I got excited when I looked through this list and found a job that I’d actually done. I was a Standardized Patient for a short time, which was a pretty unusual experience. A lot of the other “patients” were trained actors; I was not, but I still enjoyed the process of getting into character. The hard part was staying in character after several “exams.”

A fun read, and a cool glimpse into the lives of others.

No Time to Think

No Time to Think

“When people aren’t super busy at work, they are crazy busy exercising, entertaining or taking their kids to Chinese lessons. Or maybe they are insanely busy playing fantasy football, tracing their genealogy or churning their own butter.
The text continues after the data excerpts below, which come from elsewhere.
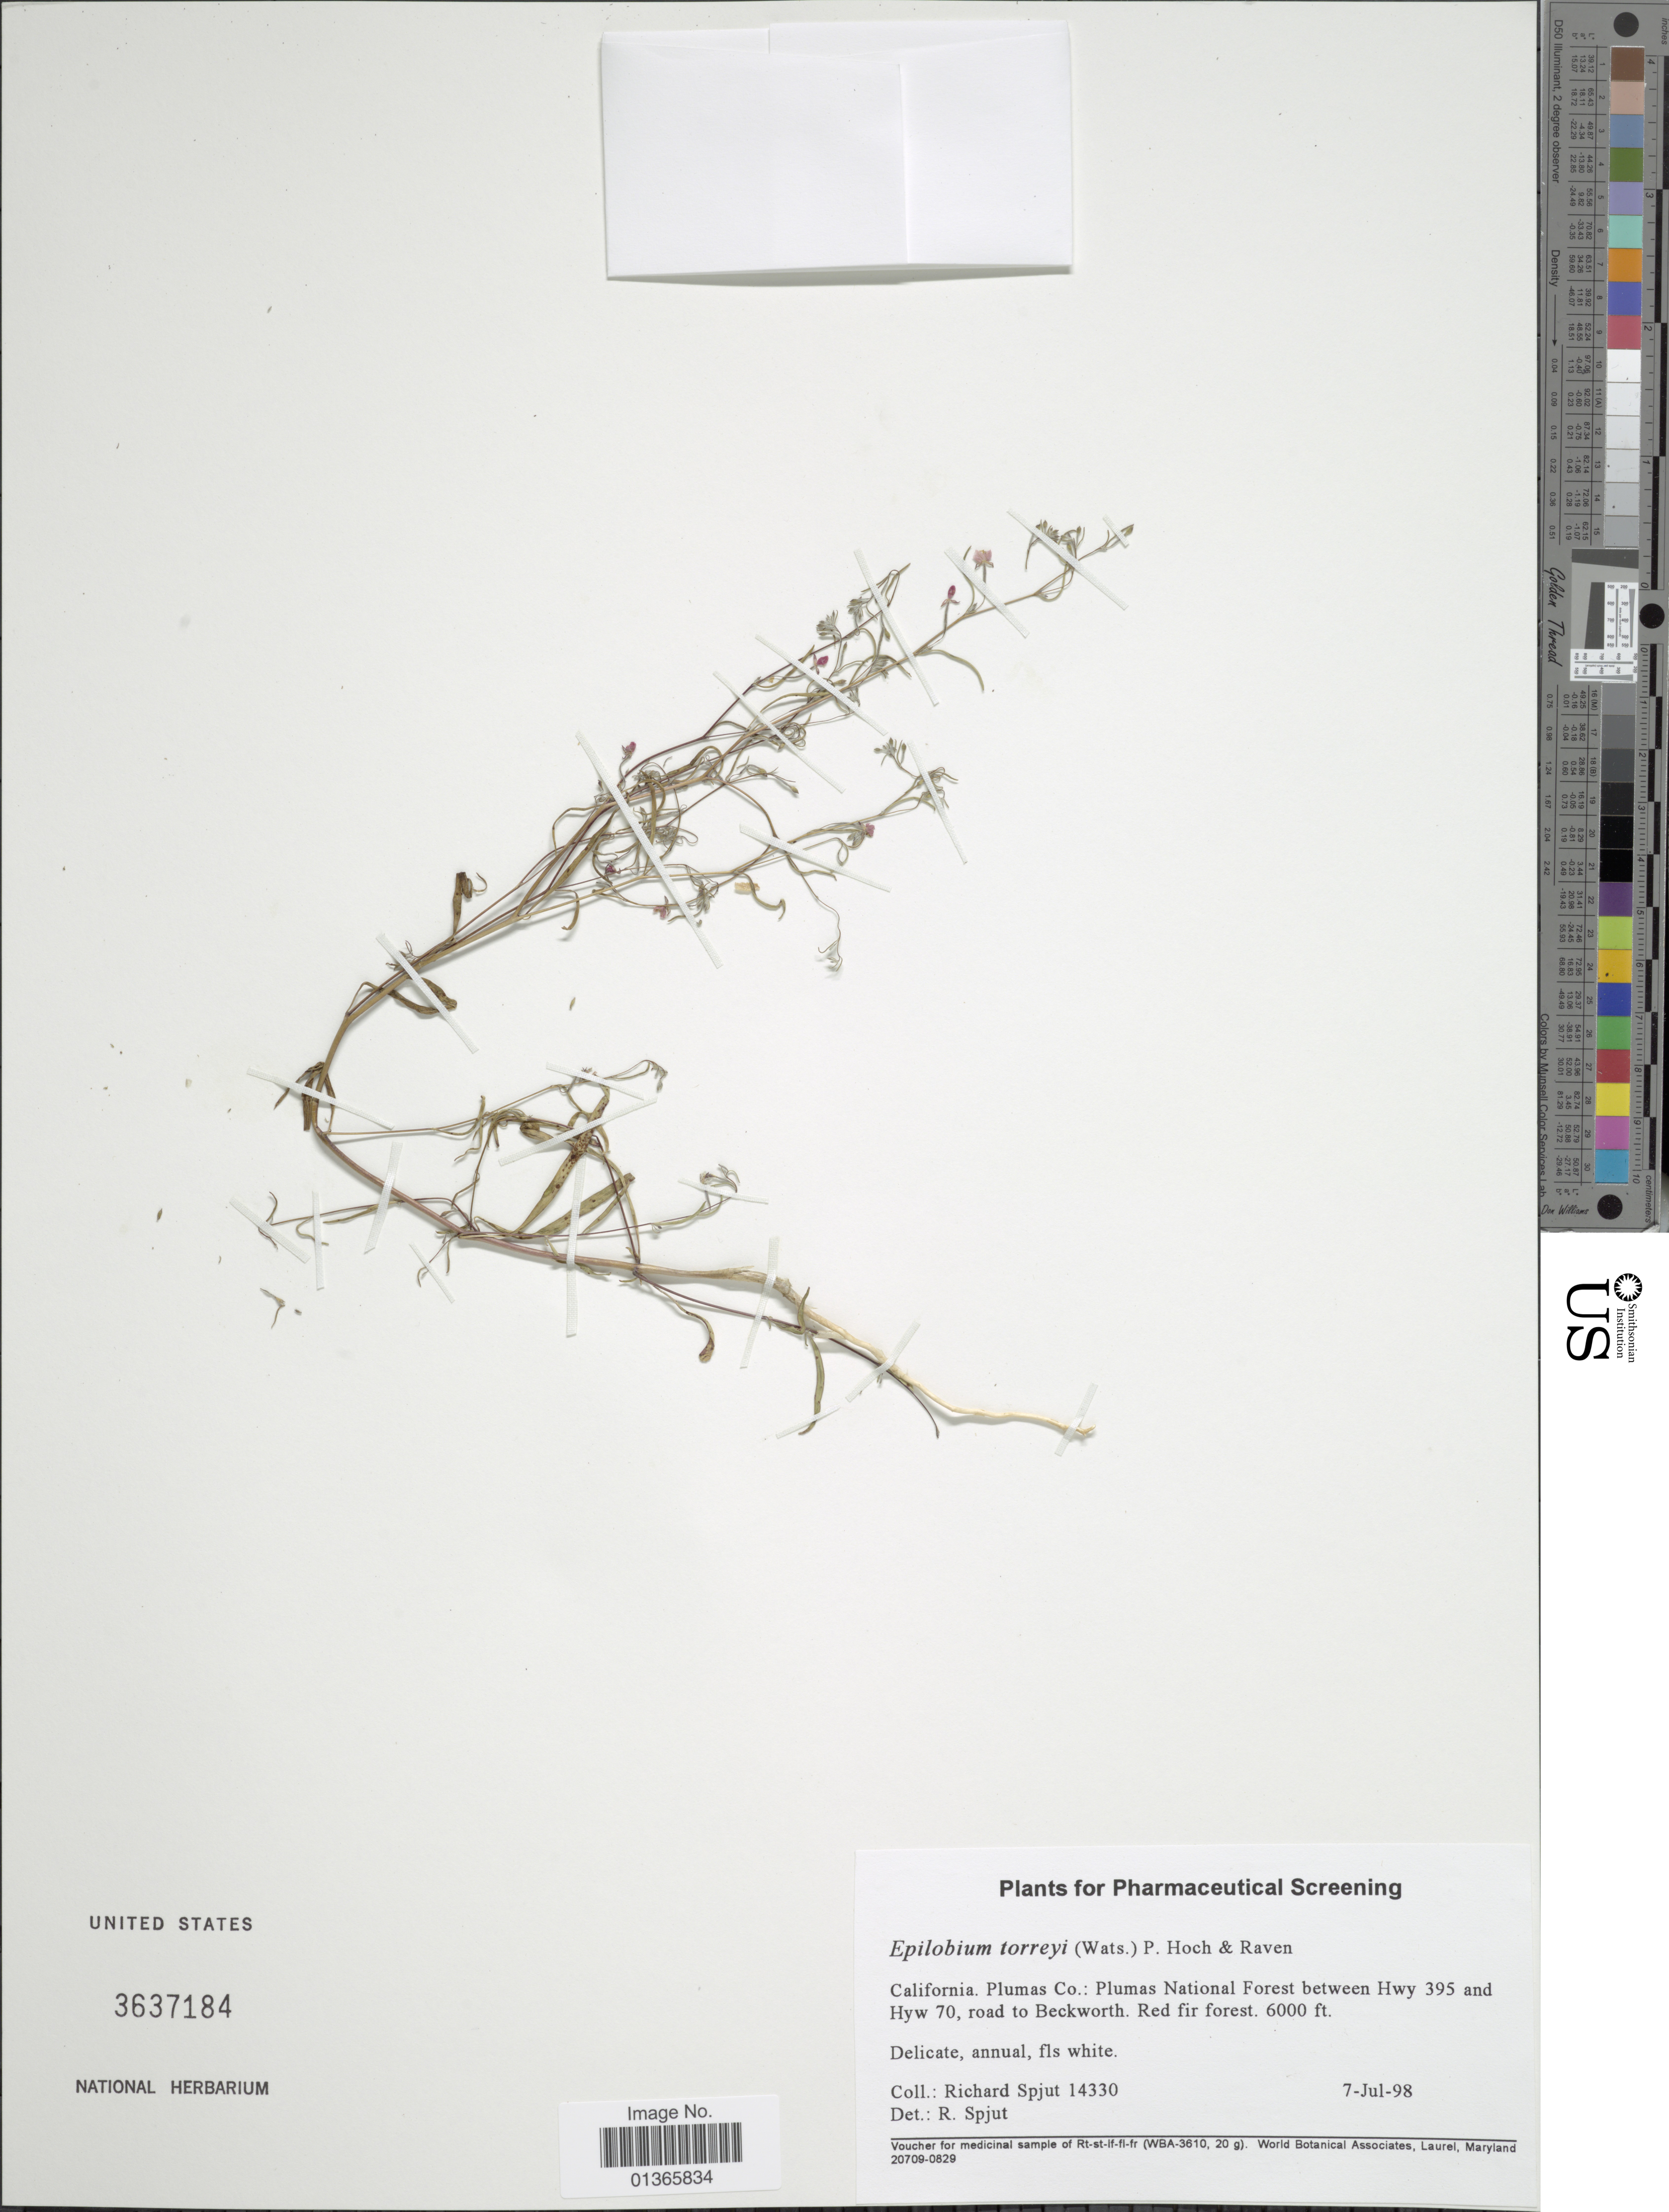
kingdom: Plantae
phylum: Tracheophyta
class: Magnoliopsida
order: Myrtales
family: Onagraceae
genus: Epilobium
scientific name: Epilobium torreyi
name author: (S. Watson) Hoch & P.H. Raven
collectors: R. Spjut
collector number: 14330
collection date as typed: Transcribed d/m/y: 7/7/98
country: United States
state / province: California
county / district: Plumas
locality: Plumas Co.: Plumas National Forest between Hwy 395 and Hyw 70, road to Beckworth.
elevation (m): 1829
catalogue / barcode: US 3637184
And if there is ever a still moment for reflective thought — say, while waiting in line at the grocery store or sitting in traffic — out comes the mobile device. So it’s worth noting a study published last month in the journal Science, which shows how far people will go to avoid introspection.

In 11 experiments involving more than 700 people, the majority of participants reported that they found it unpleasant to be alone in a room with their thoughts for just 6 to 15 minutes.

Moreover, in one experiment, 64 percent of men and 15 percent of women began self-administering electric shocks when left alone to think. These same people, by the way, had previously said they would pay money to avoid receiving the painful jolt.

It didn’t matter if the subjects engaged in the contemplative exercise at home or in the laboratory, or if they were given suggestions of what to think about, like a coming vacation; they just didn’t like being in their own heads.”

Mind-boggling. When’s the last time you took fifteen minutes to self-reflect, to slow down, to contemplate? I’m going to try to make more of a habit of doing this myself, especially since,

“Suppressing negative feelings only gives them more power, leading to intrusive thoughts, which makes people get even busier to keep them at bay. The constant cognitive strain of evading emotions underlies a range of psychological troubles such as obsessive-compulsive disorder, anxiety, depression and panic attacks, not to mention a range of addictions. It is also associated with various somatic problems like eczema, irritable bowel syndrome, asthma, inflammation, impaired immunity and headaches.”

Now that is something to think about.